January 2022 Newsletter
/Making Moves in 2022
We hope you all have been having a happy and healthy new year. We can hardly believe February is around the corner and thus, another month closer to the studio’s big move.
While we have nothing official to share yet, we are close to finalizing some details on our new home and will share the news just as soon as we’re able. In the meantime, we would LOVE to see some familiar faces over the next few months and hope you all get a chance to visit us before we relocate. With that in mind, and to say thank you to our Fort Lauderdale audience over the last seven years, we are offering a discount on all our upcoming classes planned through March! Take a look at our offerings below and sign up using the code THANKSFTL at checkout for 10% off any class, course, print club or open studio on the Spring schedule.
If you have a project in mind that you’ve been meaning to reach out about, please touch base with us ASAP. We have a limited production schedule and will be wrapping up all projects by April in order to start chipping away at the daunting task of moving all our equipment. So, let’s connect and realize that print, paper, book project while we still have the presses running.

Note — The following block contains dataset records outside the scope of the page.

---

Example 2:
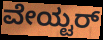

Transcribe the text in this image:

ವೇಯ್ಟರ್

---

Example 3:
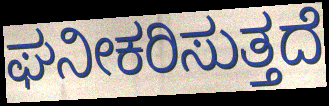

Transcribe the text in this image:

ಘನೀಕರಿಸುತ್ತದೆ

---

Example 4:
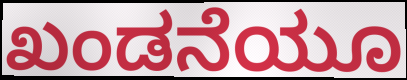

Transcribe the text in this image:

ಖಂಡನೆಯೂ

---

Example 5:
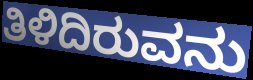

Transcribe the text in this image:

ತಿಳಿದಿರುವನು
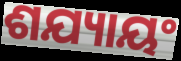
ଶଯ୍ୟାୟଂ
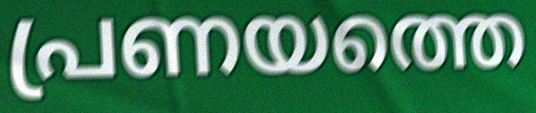
പ്രണയത്തെ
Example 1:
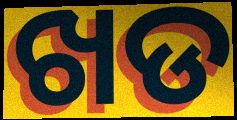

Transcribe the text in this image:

ଖଡ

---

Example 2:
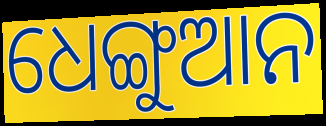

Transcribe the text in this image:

ଧେଙ୍ଗୁଆନ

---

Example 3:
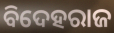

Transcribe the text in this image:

ବିଦେହରାଜ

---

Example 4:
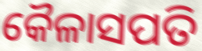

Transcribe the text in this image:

କୈଳାସପତି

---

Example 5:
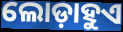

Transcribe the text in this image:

ଲୋଡ଼ାହୁଏ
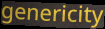
genericity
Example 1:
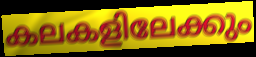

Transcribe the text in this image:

കലകളിലേക്കും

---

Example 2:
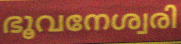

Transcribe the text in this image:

ഭൂവനേശ്വരി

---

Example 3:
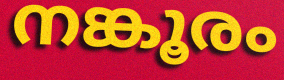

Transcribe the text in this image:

നങ്കൂരം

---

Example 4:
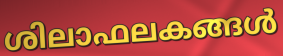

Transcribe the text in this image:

ശിലാഫലകങ്ങൾ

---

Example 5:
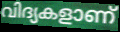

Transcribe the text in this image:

വിദ്യകളാണ്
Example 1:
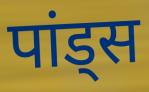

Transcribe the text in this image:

पांड्स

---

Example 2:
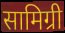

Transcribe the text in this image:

सामिग्री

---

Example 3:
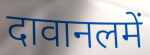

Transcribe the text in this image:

दावानलमें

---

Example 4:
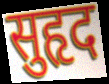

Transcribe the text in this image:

सुहृद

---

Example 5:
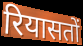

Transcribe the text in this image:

रियासतों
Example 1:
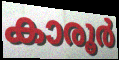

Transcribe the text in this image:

കാരൂർ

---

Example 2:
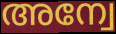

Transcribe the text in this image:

അന്വേ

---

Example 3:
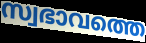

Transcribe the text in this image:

സ്വഭാവത്തെ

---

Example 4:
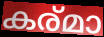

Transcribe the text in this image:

കര്മാ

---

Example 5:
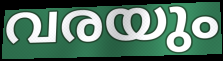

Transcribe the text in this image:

വരയും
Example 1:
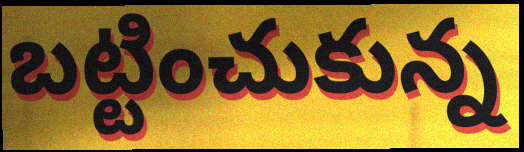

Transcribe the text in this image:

బట్టించుకున్న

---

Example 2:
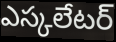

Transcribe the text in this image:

ఎస్కలేటర్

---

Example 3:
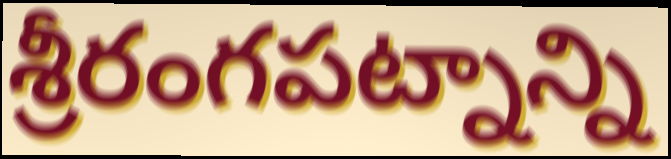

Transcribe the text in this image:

శ్రీరంగపట్నాన్ని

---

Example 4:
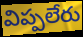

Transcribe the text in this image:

విప్పలేరు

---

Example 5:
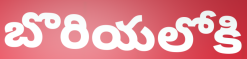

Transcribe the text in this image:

బొరియలోకి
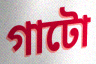
গাটো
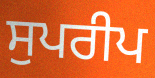
ਸੁਪਰੀਪ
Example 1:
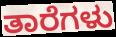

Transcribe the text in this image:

ತಾರೆಗಳು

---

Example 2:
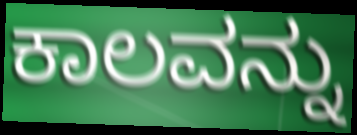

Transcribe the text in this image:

ಕಾಲವನ್ನು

As always, we thank you for your support and look forward to seeing more of you over these next few months.
IN THE GALLERY
Lexicon of Longing by Golnar Adili
On View: January 17 - March 1, 2022
Virtual Artist Talk and Preview: Jan 26th, 6pm @isprojectsfl
Opening Reception: Jan 29th, 6-10pm
Lexicon of Longing is a solo exhibition of artists' books and prints by Golnar Adili which grapple with deconstructing and reconstructing past traumas. Born in Virginia to activist parents fighting against the shah, Adili’s family migrated to Iran in the wake of the revolution. Growing up in post-1979 Tehran, in the face of seismic geopolitical shifts, Adili experienced uprooting and disconnection. Only two years after their resettlement in Iran, Iraq’s sudden attack on Iran tightened the Islamic Republic’s grip on any political opposition, catalyzing Adili’s father’s eventual escape back to the United States. Adili’s father was never able to return. This separation split Adili’s family for many years, ending only when she moved to the states to attend college. In her work, Adili is compelled to decode the ways in which these events have marked her.
As a visual thinker, Adili is interested in learning through comparison; making connections between similar shapes and events from varied contexts as the foundation upon which she builds her vast internal library of the world. Inspired by how her own child observes and archives information, Adili has infused her practice with play, using family photographs and language to reshape memory, experiences of displacement and identity. Forgetting and relearning both English and Persian multiple times has made language a fascinating reference in Adili's work. Persian poetry, as well as biographical text investigating a landscape of longing, have provided a valuable context for examining language formally. These investigations include physically building words and letters with a multitude of materials. In doing so, Adili uses architecture, book arts, and installation to distort and blur the lines between design, craft, and fine art.
Golnar Adili is a mixed media artist, educator, and designer with a focus on diasporic identity. She holds a master's degree in architecture from the University of Michigan and has attended residencies at the Rockefeller Foundation for the Arts (Bellagio, Italy), Center for Book Arts (NYC), Smack Mellon (Brooklyn, NY), Fine Arts Work Center in Provincetown (MA), MacDowell Colony (NYC), Ucross Foundation for the Arts (Clearmont, WY), Lower East Side Printshop (NYC), Women’s Studio Workshop (Rosendale, NY), and Lower Manhattan Cultural Council Workspace (NYC), among others. Adili has shown her work internationally; venues include: the Victoria and Albert Museum (London, UK), NURTUREart (Brooklyn, NY), Craft and Folk Art Museum (Los Angeles, CA), and International Print Center New York (NYC). She has received several grants, including the Pollock-Krasner Foundation grant, NYFA Fellowship in Printmaking/Drawing/Artists Books, and the Jerome Hill Finalist Grant. Adili is a Jameel Prize finalist. Her artist books are in several collections, including the Library of Congress, Rutgers University, Yale University, and University of Michigan.